**** Texto de leitura ****

OPINIÃO: Eletromobilidade entre China e Brasil: perspectivas de cooperação e desafios para a transição energética
Apesar da cooperação com a China trazer inovações, desafios econômicos e diferenças nas estruturas de mercado têm dificultado essa parceria, escreve Ricardo Lopes Kotz

Ricardo Lopes Kotz pesquisador do CEFD (Foto: arquivo pessoal)
A transição energética global, cada vez mais ligada à competitividade industrial e ao avanço tecnológico, coloca os veículos elétricos (VEs) em uma posição estratégica. Este artigo analisa a cooperação entre China e Brasil no setor de eletromobilidade, abordando se o investimento direto estrangeiro (IDE) chinês pode fomentar a inovação e a produção industrial no país ou se, ao contrário, pode gerar novas formas de dependência nas cadeias de valor.
Desde o início do século XXI, o Brasil se firmou como um destino atraente para o IDE chinês, recebendo investimentos em setores diversos como petróleo, energia elétrica e agricultura.

**** Dados extraídos ****

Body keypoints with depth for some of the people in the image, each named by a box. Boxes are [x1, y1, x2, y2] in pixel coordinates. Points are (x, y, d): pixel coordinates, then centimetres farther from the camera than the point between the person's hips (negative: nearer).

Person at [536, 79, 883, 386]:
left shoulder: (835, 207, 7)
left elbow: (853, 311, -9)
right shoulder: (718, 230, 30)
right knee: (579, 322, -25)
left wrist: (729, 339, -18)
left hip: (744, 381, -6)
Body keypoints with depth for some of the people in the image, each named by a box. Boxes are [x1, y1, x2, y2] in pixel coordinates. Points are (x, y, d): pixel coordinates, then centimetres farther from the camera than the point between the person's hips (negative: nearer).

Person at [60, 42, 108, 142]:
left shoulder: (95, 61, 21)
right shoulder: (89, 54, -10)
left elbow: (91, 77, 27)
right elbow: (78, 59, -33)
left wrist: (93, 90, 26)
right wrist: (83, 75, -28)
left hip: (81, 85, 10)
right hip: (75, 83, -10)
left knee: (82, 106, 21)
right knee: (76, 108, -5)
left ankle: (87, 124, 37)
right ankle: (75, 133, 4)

****
**** Dados extraídos ****

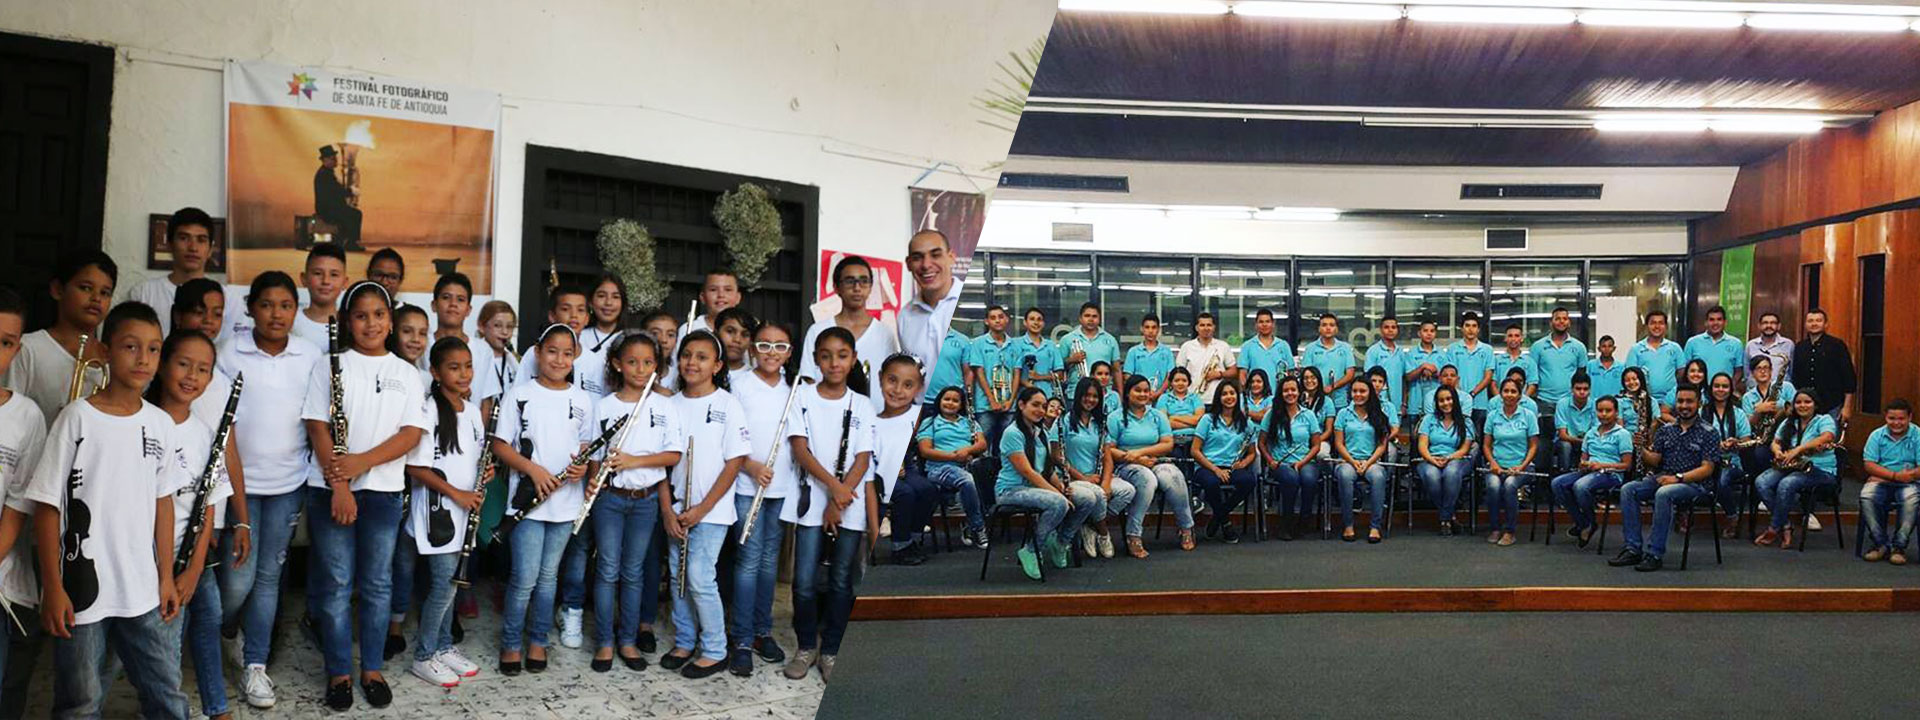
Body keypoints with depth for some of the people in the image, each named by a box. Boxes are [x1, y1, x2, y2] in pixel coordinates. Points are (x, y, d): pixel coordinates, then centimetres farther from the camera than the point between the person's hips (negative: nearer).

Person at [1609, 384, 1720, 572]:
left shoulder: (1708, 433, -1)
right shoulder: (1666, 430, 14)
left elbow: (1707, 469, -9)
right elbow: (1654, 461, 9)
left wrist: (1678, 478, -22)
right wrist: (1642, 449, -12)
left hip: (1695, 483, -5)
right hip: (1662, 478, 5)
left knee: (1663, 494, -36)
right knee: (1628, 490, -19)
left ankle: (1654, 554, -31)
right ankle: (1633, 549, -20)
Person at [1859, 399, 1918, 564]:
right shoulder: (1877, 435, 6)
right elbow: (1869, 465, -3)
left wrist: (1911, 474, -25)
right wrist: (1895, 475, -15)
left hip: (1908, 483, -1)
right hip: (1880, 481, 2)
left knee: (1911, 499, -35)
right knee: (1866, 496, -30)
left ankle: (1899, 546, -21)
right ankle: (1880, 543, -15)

****

Enunciado A →
Transcreva do artigo sobre eletromobilidade entre China e Brasil o trecho que começa com as palavras "Desde o início" e termina em "elétrica e agricultura.".
Enunciado B →
Retome o artigo sobre eletromobilidade entre China e Brasil, dando-lhe continuidade a partir da última frase apresentada.

Espaço para resposta A →
Desde o início do século XXI, o Brasil se firmou como um destino atraente para o IDE chinês, recebendo investimentos em setores diversos como petróleo, energia elétrica e agricultura.

Espaço para resposta B →
Entretanto, essa relação é desigual: enquanto a China domina as tecnologias de ponta, o Brasil enfrenta a dificuldade de diversificar sua economia, que ainda depende predominantemente da exportação de commodities.
Embora a China seja um dos maiores emissores de poluentes, também lidera a transformação em tecnologias renováveis.
Uma das questões centrais é: até que ponto os investimentos chineses no Brasil podem fortalecer a capacidade produtiva e de inovação local? Ademais, como o Brasil pode aproveitar esses recursos para avançar em setores críticos, como baterias e veículos elétricos?
Para maximizar os benefícios do IDE, a construção de políticas industriais coerentes é essencial.
O Brasil deve transformar esses investimentos em uma plataforma que desenvolva suas capacidades internas, evitando cair na armadilha da dependência, onde a falta de coordenação entre políticas de inovação pode limitar o país a atividades de montagem e extração de recursos.
O impacto da cooperação na produtividade e inovação depende da robustez das instituições brasileiras. O capital e a tecnologia trazidos pelo IDE chinês não garantirão desenvolvimento sustentável.
Sem uma estrutura institucional adequada, as empresas podem operar como enclaves direcionados à exportação, contribuindo pouco para a economia local.
Dividindo a cadeia de valor dos VEs em três segmentos – upstream, midstream e downstream – obtemos uma visão mais clara das oportunidades e desafios.
O segmento upstream envolve a extração e o processamento de insumos críticos, como lítio, cobre e cobalto, essenciais para baterias. A China domina essa fase, respondendo por 60% do refino global dessas matérias-primas.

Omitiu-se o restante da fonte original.